Not only does plaintiffs’ proffered interpretation of the relation back rule do violence to the plain language of rule 89, it also suffers from practical limitations. There is no usual and ordinary time for receiving notice of the filing of an action. Nor do our rules of civil procedure establish a precise time within which process must be served. See Bean v. Midwest Battery & Metal, Inc., 449 N.W.2d 353, 355 (Iowa 1989). If rule 89 is to be uniformly applied, we believe it is necessary for the period of time within which the required notice must be received to be fixed and ascertainable. Rule 89, as interpreted by the district court, does that. Under plaintiffs’ interpretation, it would not.

Finally, we reject plaintiffs’ contention that rule 89 only applies to amendments changing parties and not to amendments correcting names. As authority for this claim, they rely on our decision in Shellhorn v. Williams, 244 Iowa 908, 58 N.W.2d 361 (1953). The statement relied on in Shellhorn was dictum, and, in addition, that decision antedated rule 89.

'We entertain some uncertainty whether there is any difference in legal effect between amendments changing parties and amendments changing the name of a party.
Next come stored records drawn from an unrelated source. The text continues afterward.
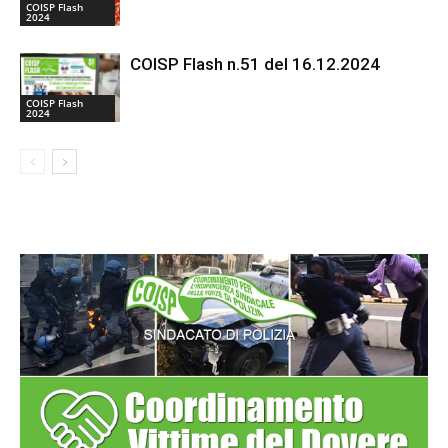
COISP Flash
2024
COISP Flash n.51 del 16.12.2024
COISP Flash
2024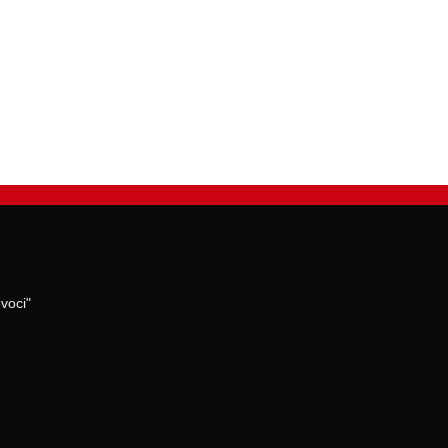
voci"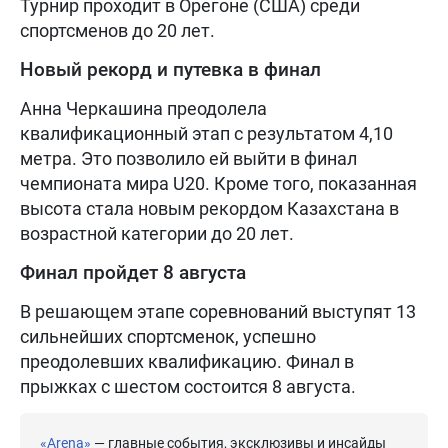
Турнир проходит в Орегоне (США) среди
спортсменов до 20 лет.
Новый рекорд и путевка в финал
Анна Черкашина преодолела
квалификационный этап с результатом 4,10
метра. Это позволило ей выйти в финал
чемпионата мира U20. Кроме того, показанная
высота стала новым рекордом Казахстана в
возрастной категории до 20 лет.
Финал пройдет 8 августа
В решающем этапе соревнований выступят 13
сильнейших спортсменок, успешно
преодолевших квалификацию. Финал в
прыжках с шестом состоится 8 августа.
«Arena»
— главные события, эксклюзивы и инсайды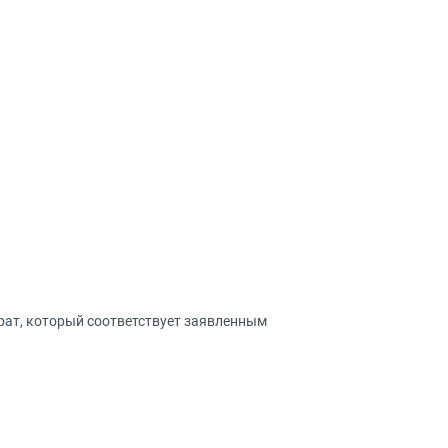
рат, который соответствует заявленным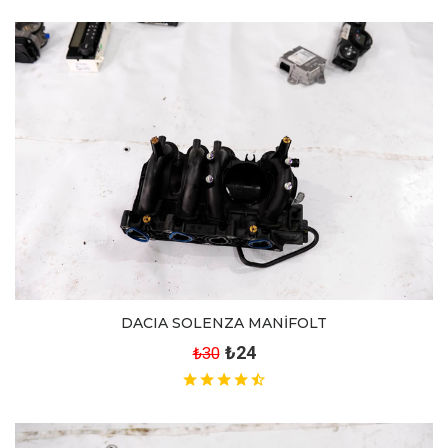
DACIA SOLENZA MANİFOLT
₺24
₺30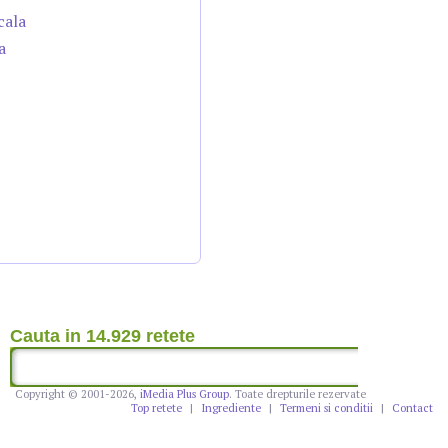
cala
a
Cauta in 14.929 retete
Copyright © 2001-2026,
iMedia Plus Group
. Toate drepturile rezervate
Top retete
|
Ingrediente
|
Termeni si conditii
|
Contact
Ordinarily, the reason for an amendment changing the name of a defendant is because the original petition does not serve to effectively bring the claim against the proper party. That would appear to be the situation in the present case. We note that the official comment to Federal Rule of Civil Procedure 15(c), which was adopted in 1976 as our rule 89, states that the “relation back” provision applies to misnomers. We have considered all arguments presented and conclude, that the judgment of the district court should be affirmed.

DECISION OF COURT OF APPEALS VACATED; DISTRICT COURT JUDGMENT AFFIRMED. 
      
      . The parties appear to agree that the applicable statute of limitations is the two-year period for actions involving injury to person or reputation. See Iowa Code § 614.1(2) (1989).